Divide using synthetic division $$ ( 3x^{3}-17x^{2}-2x+12 ) \div ( x-5 ) $$
Answer
The synthetic division table is:
$$ \begin{array}{c|rrrr}5&3&-17&-2&12\\& & 15& -10& \color{black}{-60} \\ \hline &\color{blue}{3}&\color{blue}{-2}&\color{blue}{-12}&\color{orangered}{-48} \end{array} $$The solution is:
$$ \frac{ 3x^{3}-17x^{2}-2x+12 }{ x-5 } = \color{blue}{3x^{2}-2x-12} \color{red}{~-~} \frac{ \color{red}{ 48 } }{ x-5 } $$Explanation
Step 1 : Write down the coefficients of the dividend into division table.

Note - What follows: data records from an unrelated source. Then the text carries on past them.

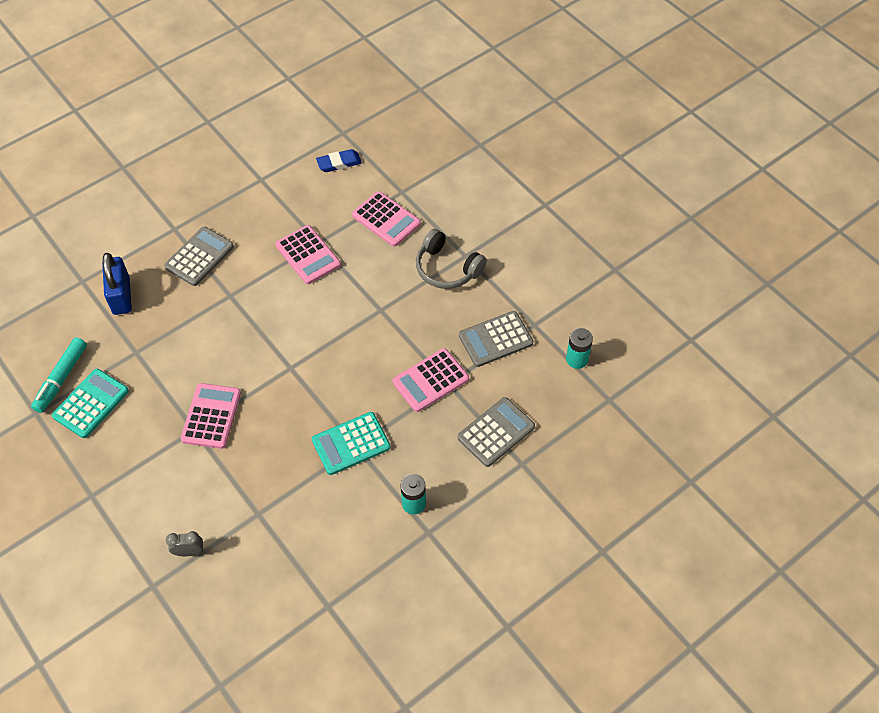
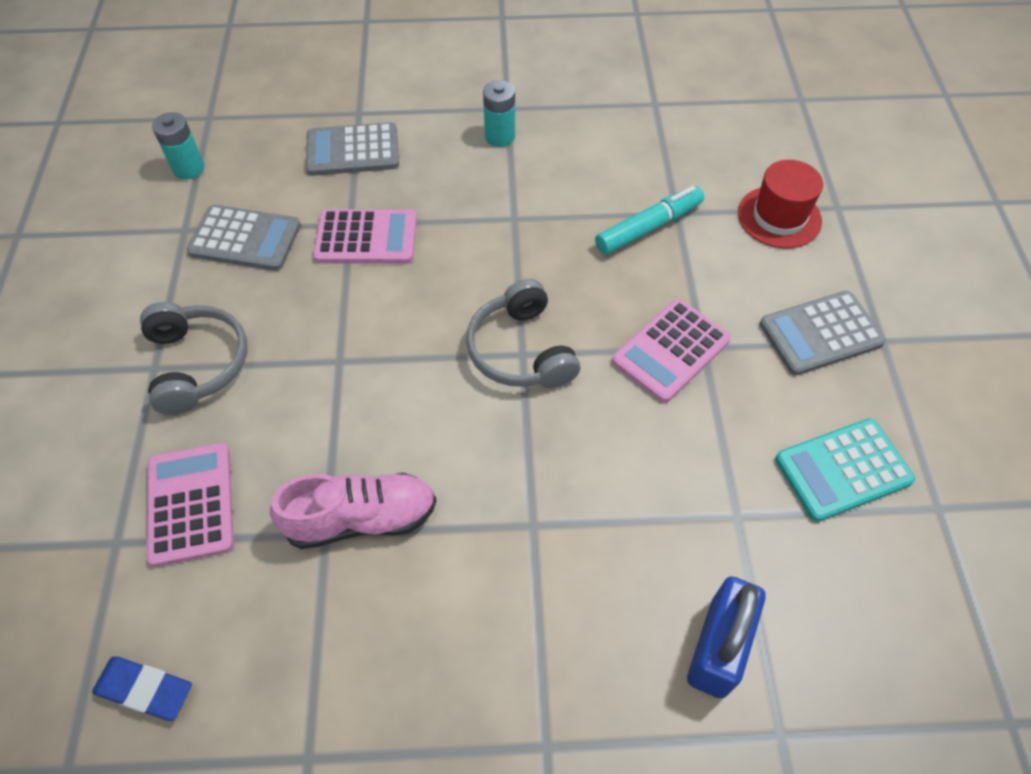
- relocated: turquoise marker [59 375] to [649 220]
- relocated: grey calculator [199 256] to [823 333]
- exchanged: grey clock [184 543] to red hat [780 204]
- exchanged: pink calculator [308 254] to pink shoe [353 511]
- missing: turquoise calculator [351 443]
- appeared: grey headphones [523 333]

Put the zero from $ x -5 = 0 $ ( $ x = \color{blue}{ 5 } $ ) at the left.
$$ \begin{array}{c|rrrr}\color{blue}{5}&3&-17&-2&12\\& & & & \\ \hline &&&& \end{array} $$Step 1 : Bring down the leading coefficient to the bottom row.
$$ \begin{array}{c|rrrr}5&\color{orangered}{ 3 }&-17&-2&12\\& & & & \\ \hline &\color{orangered}{3}&&& \end{array} $$Step 2 : Multiply by the number on the left, and carry the result into the next column: $ \color{blue}{ 5 } \cdot \color{blue}{ 3 } = \color{blue}{ 15 } $.
$$ \begin{array}{c|rrrr}\color{blue}{5}&3&-17&-2&12\\& & \color{blue}{15} & & \\ \hline &\color{blue}{3}&&& \end{array} $$Step 3 : Add down last column: $ \color{orangered}{ -17 } + \color{orangered}{ 15 } = \color{orangered}{ -2 } $
$$ \begin{array}{c|rrrr}5&3&\color{orangered}{ -17 }&-2&12\\& & \color{orangered}{15} & & \\ \hline &3&\color{orangered}{-2}&& \end{array} $$Step 4 : Multiply by the number on the left, and carry the result into the next column: $ \color{blue}{ 5 } \cdot \color{blue}{ \left( -2 \right) } = \color{blue}{ -10 } $.
$$ \begin{array}{c|rrrr}\color{blue}{5}&3&-17&-2&12\\& & 15& \color{blue}{-10} & \\ \hline &3&\color{blue}{-2}&& \end{array} $$Step 5 : Add down last column: $ \color{orangered}{ -2 } + \color{orangered}{ \left( -10 \right) } = \color{orangered}{ -12 } $
$$ \begin{array}{c|rrrr}5&3&-17&\color{orangered}{ -2 }&12\\& & 15& \color{orangered}{-10} & \\ \hline &3&-2&\color{orangered}{-12}& \end{array} $$Step 6 : Multiply by the number on the left, and carry the result into the next column: $ \color{blue}{ 5 } \cdot \color{blue}{ \left( -12 \right) } = \color{blue}{ -60 } $.
$$ \begin{array}{c|rrrr}\color{blue}{5}&3&-17&-2&12\\& & 15& -10& \color{blue}{-60} \\ \hline &3&-2&\color{blue}{-12}& \end{array} $$Step 7 : Add down last column: $ \color{orangered}{ 12 } + \color{orangered}{ \left( -60 \right) } = \color{orangered}{ -48 } $
$$ \begin{array}{c|rrrr}5&3&-17&-2&\color{orangered}{ 12 }\\& & 15& -10& \color{orangered}{-60} \\ \hline &\color{blue}{3}&\color{blue}{-2}&\color{blue}{-12}&\color{orangered}{-48} \end{array} $$Bottom line represents the quotient $ \color{blue}{ 3x^{2}-2x-12 } $ with a remainder of $ \color{red}{ -48 } $.